Your assignment: Once you find the line with "fulladder FA1(a[0],b[0],co,s[0],c1);", copy it and every line after it through the end of the entries below, exactly as written.

Start of Data for this task

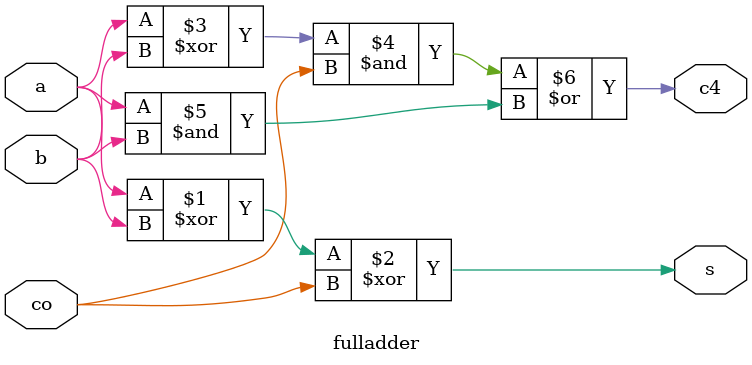
<source format=v>
`timescale 1ns / 1ps


module fourbitadder(
    input [3:0] a,
    input [3:0] b,
    input co,
    output [3:0] s,
    output c4
    );
    wire c1,c2,c3;
    fulladder FA1(a[0],b[0],co,s[0],c1);
    fulladder FA2(a[1],b[1],c1,s[1],c2);
    fulladder FA3(a[2],b[2],c2,s[2],c3);
    fulladder FA4(a[3],b[3],c3,s[3],c4);   
endmodule

module fulladder(
input a,b,co,
output s,c4);
//input a,b,co;
//output s,c4;
assign s=a^b^co;
assign c4=(a^b)&co|a&b;
endmodule

</source>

End of Data for this task

Exercise result:
    fulladder FA1(a[0],b[0],co,s[0],c1);
    fulladder FA2(a[1],b[1],c1,s[1],c2);
    fulladder FA3(a[2],b[2],c2,s[2],c3);
    fulladder FA4(a[3],b[3],c3,s[3],c4);   
endmodule

module fulladder(
input a,b,co,
output s,c4);
//input a,b,co;
//output s,c4;
assign s=a^b^co;
assign c4=(a^b)&co|a&b;
endmodule

</source>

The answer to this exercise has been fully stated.